STUDY TEXT:
[Start of Attachment]

2 Materials and Experimental Characterization

2.1 Materials

In the current study, Control sample was carbon fiber reinforced (CFRP) composites. The carbon fiber of 200 GSM, standard modulus of 3 K, and HCU200 code are used for the main reinforcement. Hinpoxy C epoxy resin is bisphenol‐A-based liquid-state material. HARDENER-B is a modified amine hardener, low viscosity, colorless liquid, with stoichiometric ratio of A:B = 10:3; the carbon fiber and the resin both were supplied by the Hindoostan Mills Ltd. Mumbai, India. Nano zinc oxide (ZnO) particles and montmorillonite nanoclay were used, supplied by Nano Research Lab. Jamshedpur, (Jharkhand), India. All the details of the properties are as given in Table 1.

Table 1 Material properties

2.2 Sample Fabrication

The CFRP nanocomposite laminates were manufactured by a hand layup method (as shown in Fig. 1a), succeeded by vacuum bagging the unidirectional carbon fiber was the main part of the reinforcement in the epoxy resin. Bisphenol A (DGEBA) resin was mixed with a hardener at a ratio of 100:30 by weight. The clay and Zinc Oxide nanoparticles were used as filler. For the suitable dispersion in the epoxy resin clay and Zinc Oxide nanoparticles, nanoparticles were dried prior to use for overnight at 75 °C in an oven. For attainment of a uniform dispersion of the Montmorillonite nanoclay and Zinc Oxide nanoparticles in the epoxy resin, magnetic stirring (as shown in Fig. 1b) and ultrasonication (as shown in Fig. 1c) were done for better mixing. The  %wt of nanoparticle content was used in the range 1 to 5 %wt with the epoxy resin and hardener mixture as per the results from OVAT analysis and previous research carried out. Ultra-sonic method was then carried out for 40 min at 40° C for uniform mixing of the nanoparticles in the epoxy resin. After ultrasonication, the said mixture was magnetically stirred for one and a half hour. The prepared mixture was then used for the composite preparation. The hand layup Fig.1(c) and vacuum bagging process (as shown in Fig. 1d) are used for the preparation test sample, the process of vacuum bagging is carried out for 4.5–5 h with application of constant vacuum pr. of 720 mm Hg. Fourteen plies were used and according to the coded levels, the combination of three factors was varied. The specimen was kept within the bag for 15–18 h at room temperature for curing. The post curing of specimen was then done in an oven for 5 h at 80 °C. Then the round specimens were cut from the laminates as per the required dimensions for wear test.

[End of Attachment]

PROVIDED RECORDS:
[Start of Attachment]

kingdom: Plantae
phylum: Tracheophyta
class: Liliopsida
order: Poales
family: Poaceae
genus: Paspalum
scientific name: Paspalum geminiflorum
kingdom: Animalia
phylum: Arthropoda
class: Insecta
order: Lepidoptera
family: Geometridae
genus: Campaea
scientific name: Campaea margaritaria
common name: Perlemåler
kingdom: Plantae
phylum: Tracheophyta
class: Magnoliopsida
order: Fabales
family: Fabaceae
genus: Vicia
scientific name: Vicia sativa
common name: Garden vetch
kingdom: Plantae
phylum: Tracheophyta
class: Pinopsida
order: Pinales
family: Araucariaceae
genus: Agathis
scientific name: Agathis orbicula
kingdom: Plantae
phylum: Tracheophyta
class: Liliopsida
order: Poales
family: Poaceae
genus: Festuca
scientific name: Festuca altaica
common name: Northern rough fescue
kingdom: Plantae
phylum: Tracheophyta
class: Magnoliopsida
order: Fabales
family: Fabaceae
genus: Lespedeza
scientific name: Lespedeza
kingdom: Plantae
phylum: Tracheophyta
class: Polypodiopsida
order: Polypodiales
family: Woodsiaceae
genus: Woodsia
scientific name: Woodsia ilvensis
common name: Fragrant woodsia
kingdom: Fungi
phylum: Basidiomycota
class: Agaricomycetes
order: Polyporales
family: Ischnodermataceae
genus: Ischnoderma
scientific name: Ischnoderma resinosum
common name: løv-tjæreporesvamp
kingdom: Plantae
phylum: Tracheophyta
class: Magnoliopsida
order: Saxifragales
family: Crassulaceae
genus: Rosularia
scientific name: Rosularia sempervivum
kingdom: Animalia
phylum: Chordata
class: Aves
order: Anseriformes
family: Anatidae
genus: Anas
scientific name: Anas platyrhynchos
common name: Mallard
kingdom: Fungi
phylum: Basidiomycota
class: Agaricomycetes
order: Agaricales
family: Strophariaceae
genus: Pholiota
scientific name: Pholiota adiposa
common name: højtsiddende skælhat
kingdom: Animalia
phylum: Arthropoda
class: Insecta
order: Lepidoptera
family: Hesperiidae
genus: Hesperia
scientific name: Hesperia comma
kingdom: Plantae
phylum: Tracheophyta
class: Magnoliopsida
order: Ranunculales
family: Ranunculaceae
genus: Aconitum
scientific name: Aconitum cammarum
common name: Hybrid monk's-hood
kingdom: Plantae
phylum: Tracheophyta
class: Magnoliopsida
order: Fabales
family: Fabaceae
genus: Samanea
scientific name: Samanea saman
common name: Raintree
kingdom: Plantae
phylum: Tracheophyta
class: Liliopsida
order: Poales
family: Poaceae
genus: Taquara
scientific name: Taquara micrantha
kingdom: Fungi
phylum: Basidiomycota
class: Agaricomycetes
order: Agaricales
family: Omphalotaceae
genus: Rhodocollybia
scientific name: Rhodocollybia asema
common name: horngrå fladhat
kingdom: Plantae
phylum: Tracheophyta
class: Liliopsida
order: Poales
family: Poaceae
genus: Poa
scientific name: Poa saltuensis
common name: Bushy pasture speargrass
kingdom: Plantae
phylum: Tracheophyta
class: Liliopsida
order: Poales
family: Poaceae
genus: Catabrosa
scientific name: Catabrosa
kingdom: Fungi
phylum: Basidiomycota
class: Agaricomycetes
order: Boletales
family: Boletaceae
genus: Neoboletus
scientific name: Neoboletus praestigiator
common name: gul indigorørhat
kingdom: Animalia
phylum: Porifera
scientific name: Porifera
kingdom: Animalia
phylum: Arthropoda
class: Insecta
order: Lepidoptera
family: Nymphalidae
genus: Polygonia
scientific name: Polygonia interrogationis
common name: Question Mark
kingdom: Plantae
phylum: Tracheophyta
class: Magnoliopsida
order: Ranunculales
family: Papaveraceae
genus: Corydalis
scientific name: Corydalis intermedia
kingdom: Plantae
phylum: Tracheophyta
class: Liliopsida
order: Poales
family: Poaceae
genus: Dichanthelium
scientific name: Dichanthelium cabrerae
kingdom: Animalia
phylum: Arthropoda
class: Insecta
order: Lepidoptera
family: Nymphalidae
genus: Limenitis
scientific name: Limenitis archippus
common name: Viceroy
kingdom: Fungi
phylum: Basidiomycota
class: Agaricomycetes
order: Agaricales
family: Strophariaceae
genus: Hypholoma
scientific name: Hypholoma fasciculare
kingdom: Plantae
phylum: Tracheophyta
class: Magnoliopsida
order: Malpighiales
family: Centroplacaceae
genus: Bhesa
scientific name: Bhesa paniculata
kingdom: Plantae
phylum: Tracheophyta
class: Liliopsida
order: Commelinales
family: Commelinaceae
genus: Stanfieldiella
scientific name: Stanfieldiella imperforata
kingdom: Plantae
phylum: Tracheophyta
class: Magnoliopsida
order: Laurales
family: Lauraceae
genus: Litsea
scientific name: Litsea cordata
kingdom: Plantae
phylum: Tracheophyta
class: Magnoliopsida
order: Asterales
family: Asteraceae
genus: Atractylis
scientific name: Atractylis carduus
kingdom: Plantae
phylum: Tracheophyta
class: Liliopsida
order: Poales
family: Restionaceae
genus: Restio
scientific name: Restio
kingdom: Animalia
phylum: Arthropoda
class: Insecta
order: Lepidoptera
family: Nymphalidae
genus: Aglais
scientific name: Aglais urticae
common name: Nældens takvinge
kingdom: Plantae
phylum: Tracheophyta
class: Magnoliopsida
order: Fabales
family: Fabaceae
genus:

[End of Attachment]

YOUR TASKS:
1: Answer these questions using the composite fabrication text:
(a) Which supplier provided the nano zinc oxide particles and the montmorillonite nanoclay?
(b) What temperature and duration were used for the post curing of the specimen?
(c) How many plies were used?
2: Quote the part of the composite fabrication text starting at "2.1 Materials" and ending at "given in Table 1.".
You will not need the listing to complete any of the work here.

SOLUTIONS BELOW:
1:
(a) Nano Research Lab., Jamshedpur, (Jharkhand), India.
(b) 80 °C for 5 h.
(c) Fourteen plies.

2:
2.1 Materials

In the current study, Control sample was carbon fiber reinforced (CFRP) composites. The carbon fiber of 200 GSM, standard modulus of 3 K, and HCU200 code are used for the main reinforcement. Hinpoxy C epoxy resin is bisphenol‐A-based liquid-state material. HARDENER-B is a modified amine hardener, low viscosity, colorless liquid, with stoichiometric ratio of A:B = 10:3; the carbon fiber and the resin both were supplied by the Hindoostan Mills Ltd. Mumbai, India. Nano zinc oxide (ZnO) particles and montmorillonite nanoclay were used, supplied by Nano Research Lab. Jamshedpur, (Jharkhand), India. All the details of the properties are as given in Table 1.